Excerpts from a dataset
*** Block opens ***

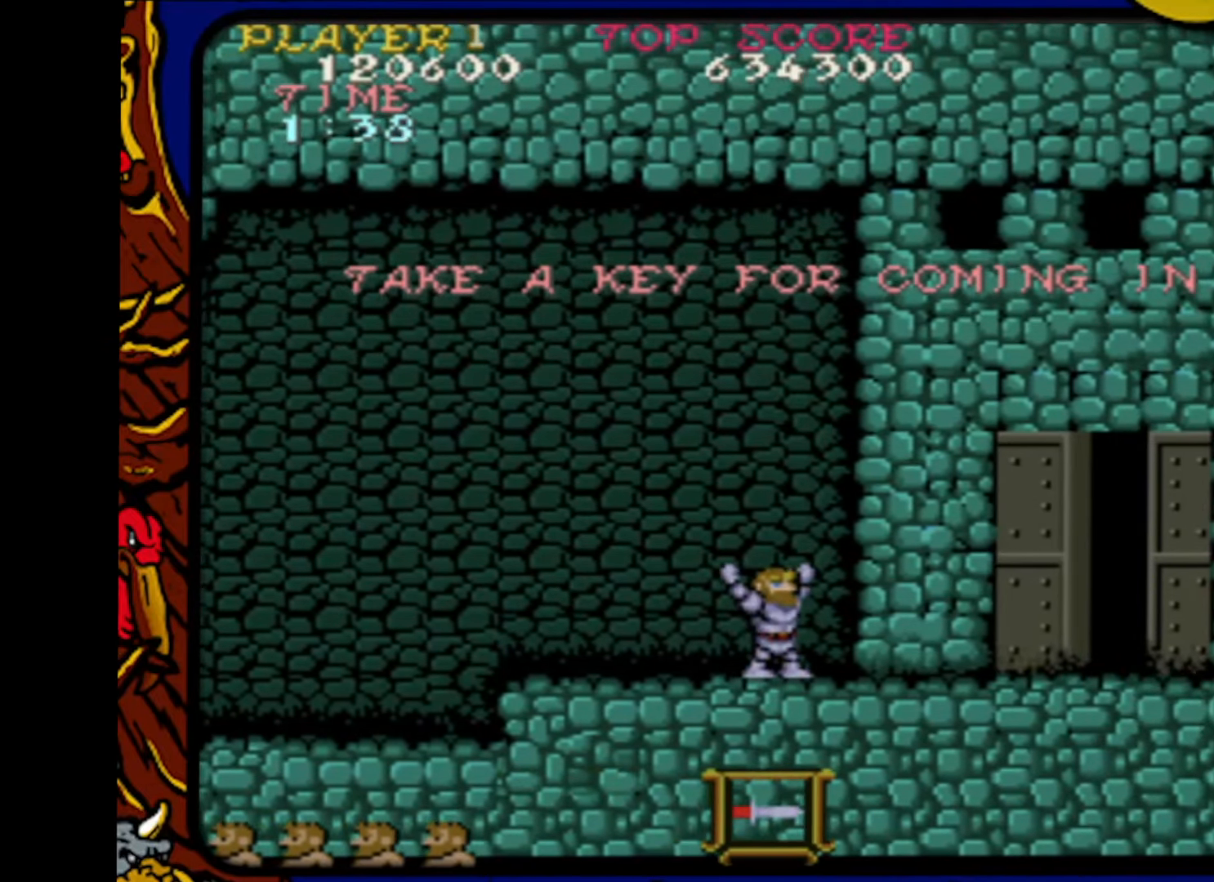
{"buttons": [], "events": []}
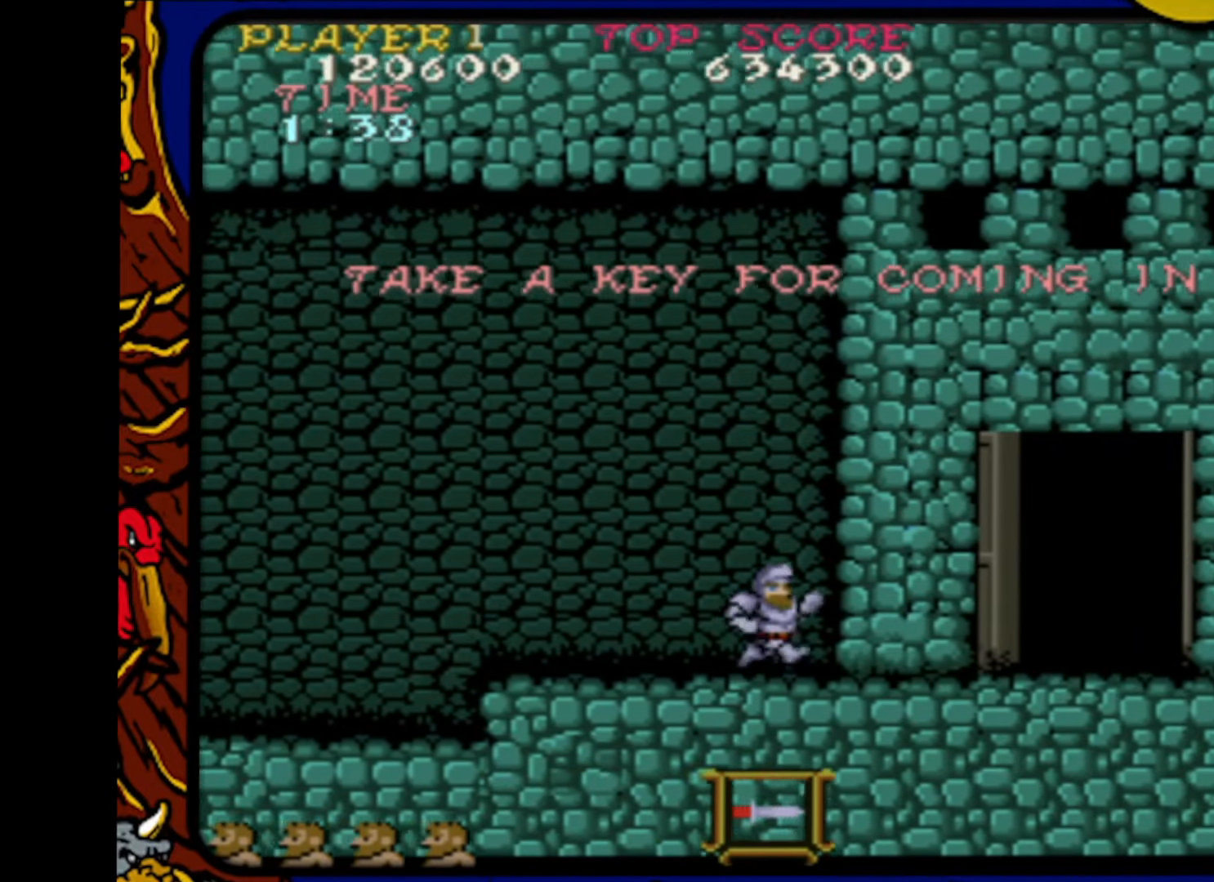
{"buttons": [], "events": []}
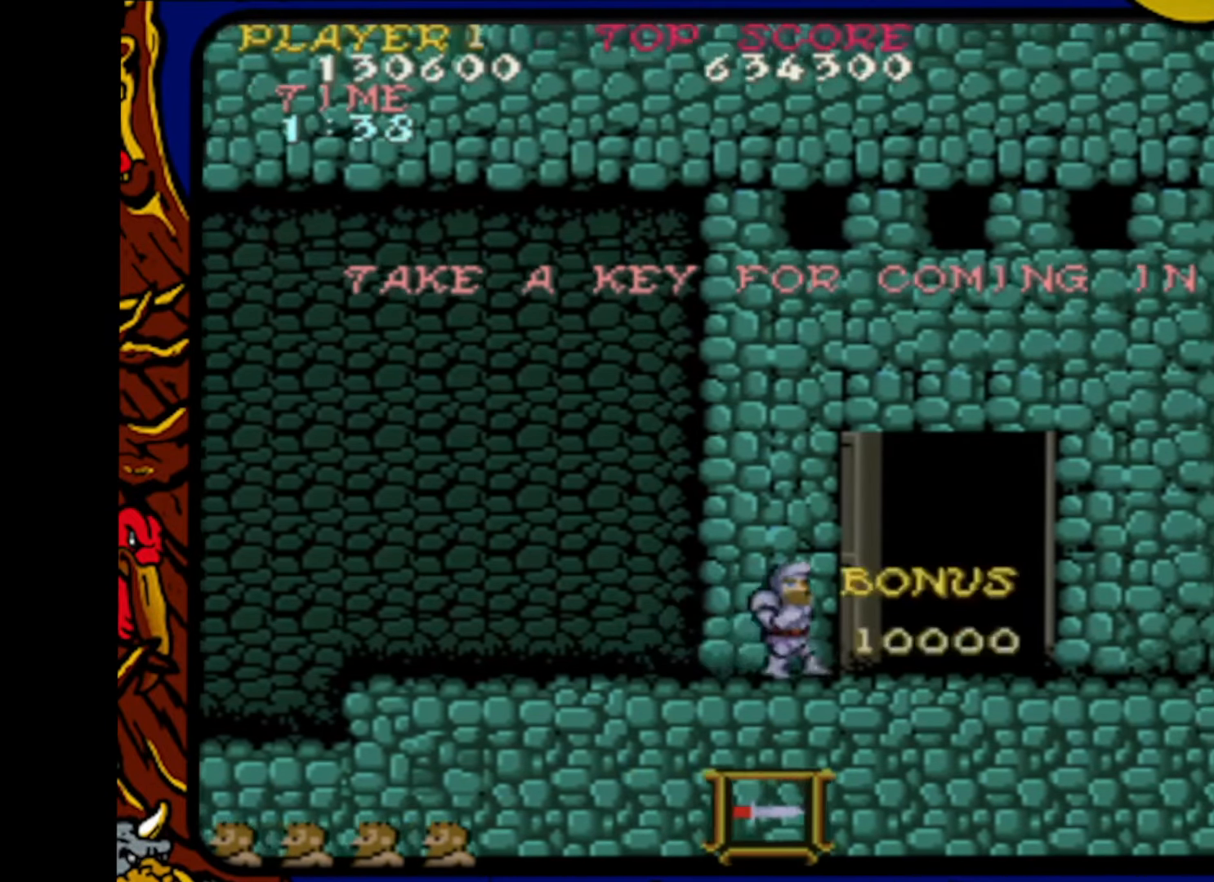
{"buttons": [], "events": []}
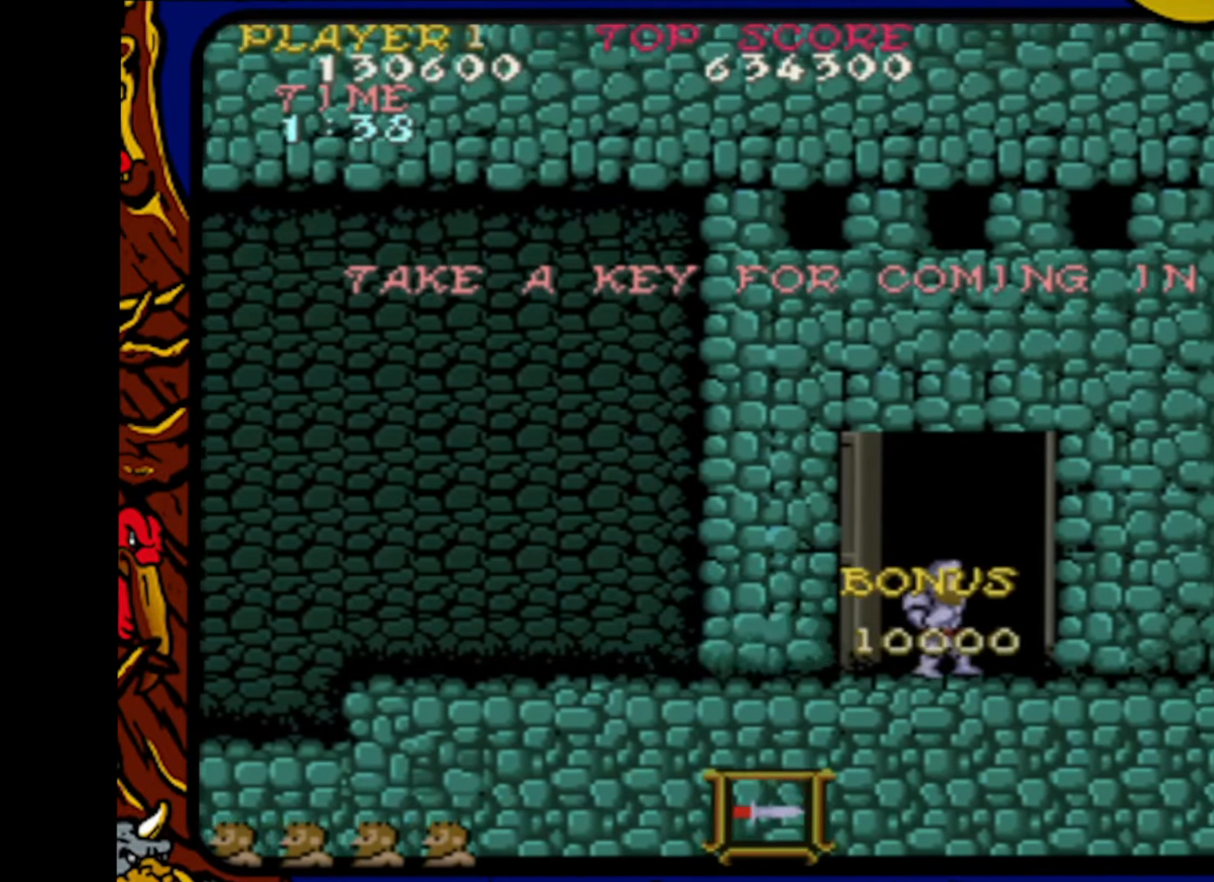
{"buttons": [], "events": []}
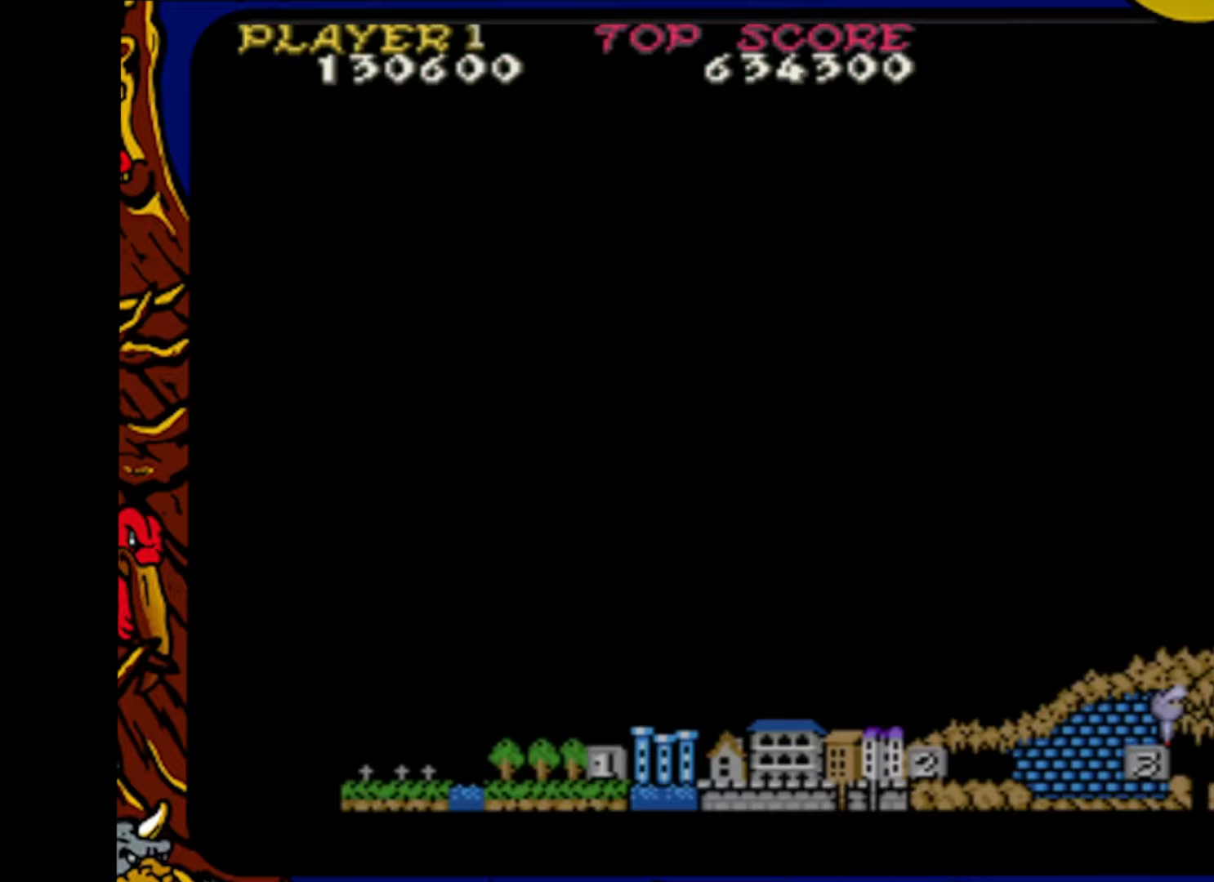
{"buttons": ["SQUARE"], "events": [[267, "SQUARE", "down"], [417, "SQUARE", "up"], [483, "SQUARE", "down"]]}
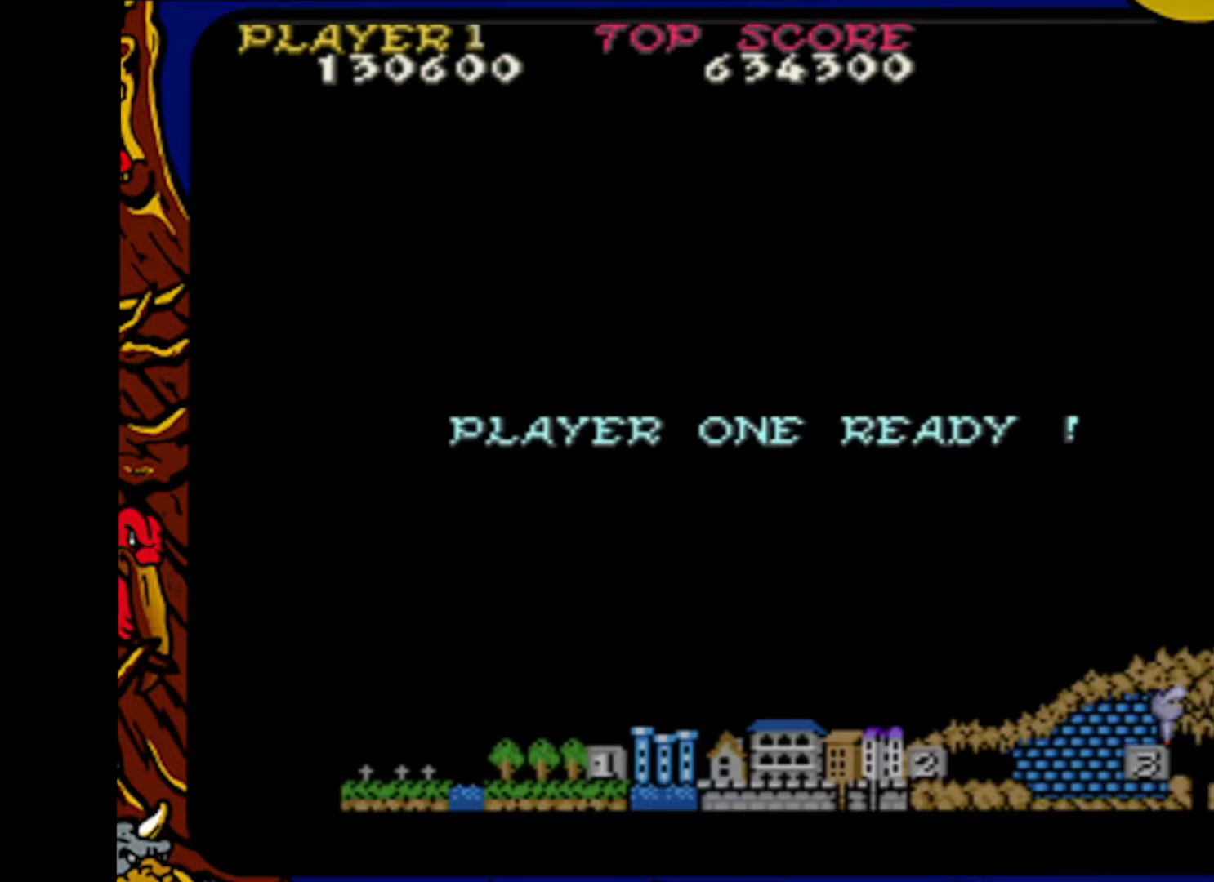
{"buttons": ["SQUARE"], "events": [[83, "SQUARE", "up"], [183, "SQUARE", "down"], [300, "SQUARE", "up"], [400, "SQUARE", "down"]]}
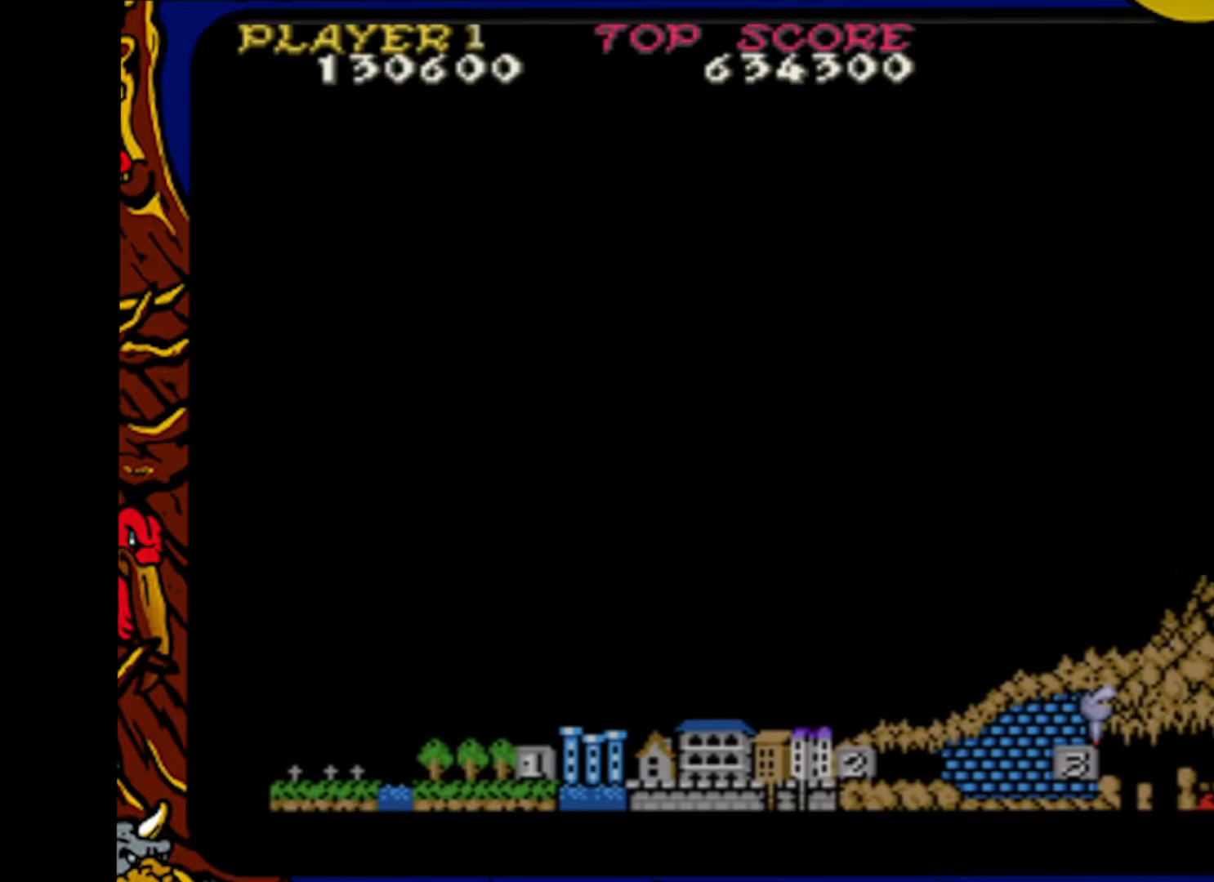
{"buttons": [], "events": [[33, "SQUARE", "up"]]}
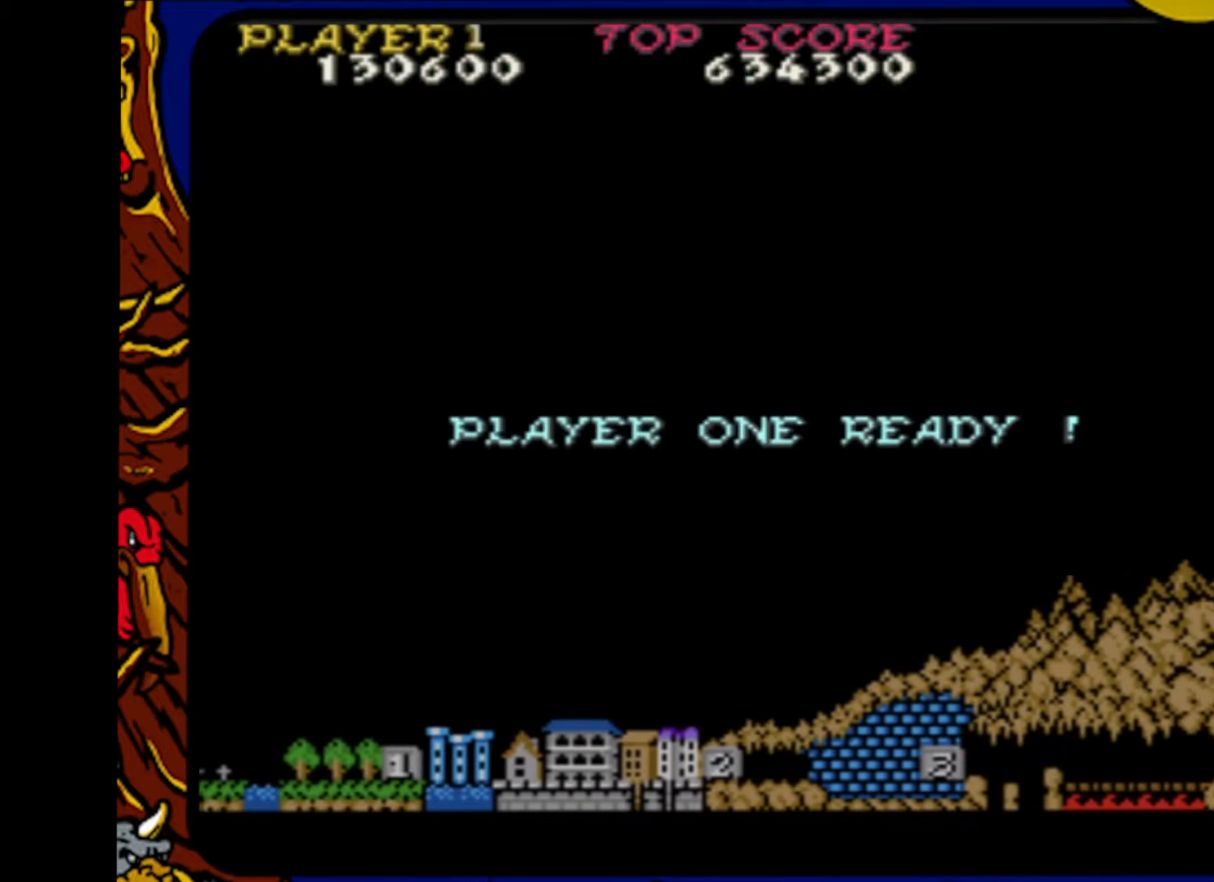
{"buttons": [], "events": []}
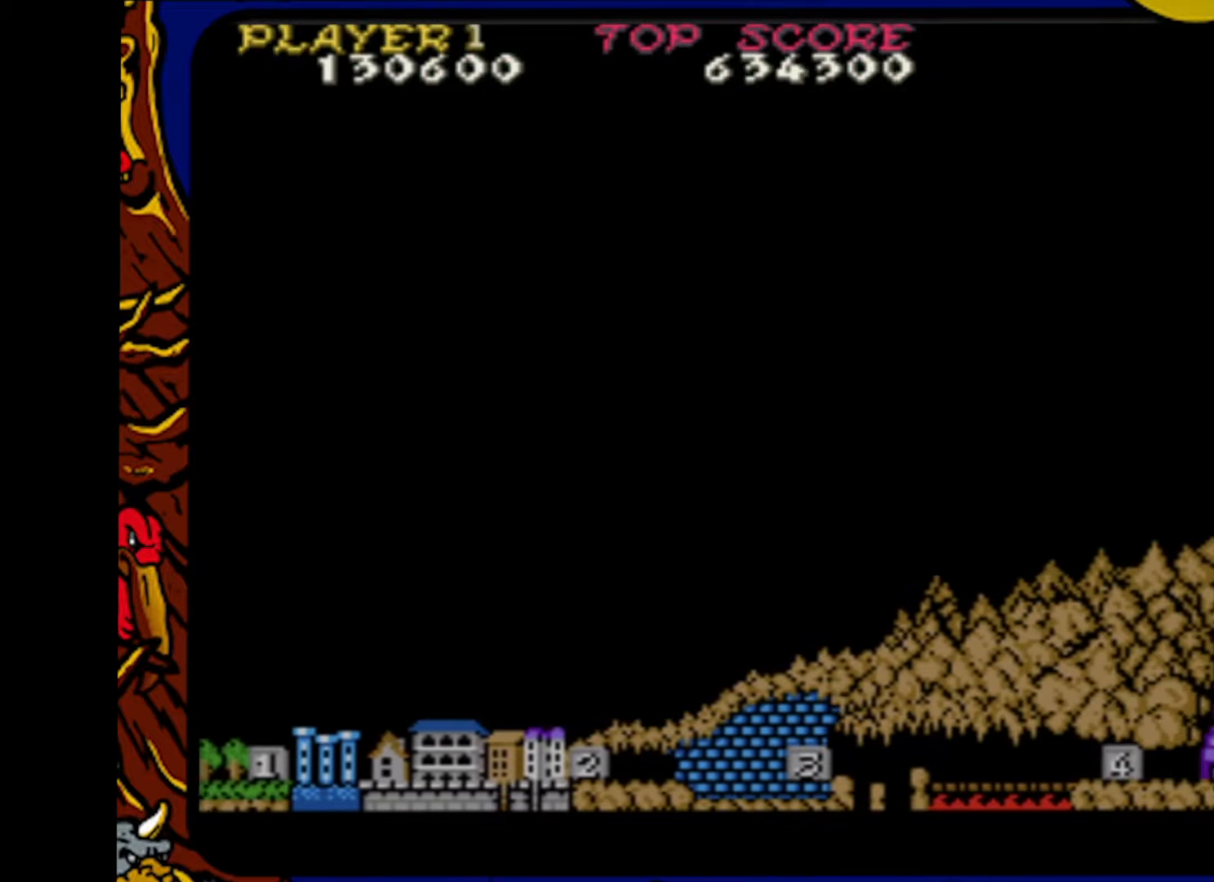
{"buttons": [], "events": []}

*** Block closes ***

Task instructions: Your answer must be an exact copy of every entry, with no pictures in it.

Written solution:
{"buttons": [], "events": []}
{"buttons": [], "events": []}
{"buttons": [], "events": []}
{"buttons": [], "events": []}
{"buttons": ["SQUARE"], "events": [[267, "SQUARE", "down"], [417, "SQUARE", "up"], [483, "SQUARE", "down"]]}
{"buttons": ["SQUARE"], "events": [[83, "SQUARE", "up"], [183, "SQUARE", "down"], [300, "SQUARE", "up"], [400, "SQUARE", "down"]]}
{"buttons": [], "events": [[33, "SQUARE", "up"]]}
{"buttons": [], "events": []}
{"buttons": [], "events": []}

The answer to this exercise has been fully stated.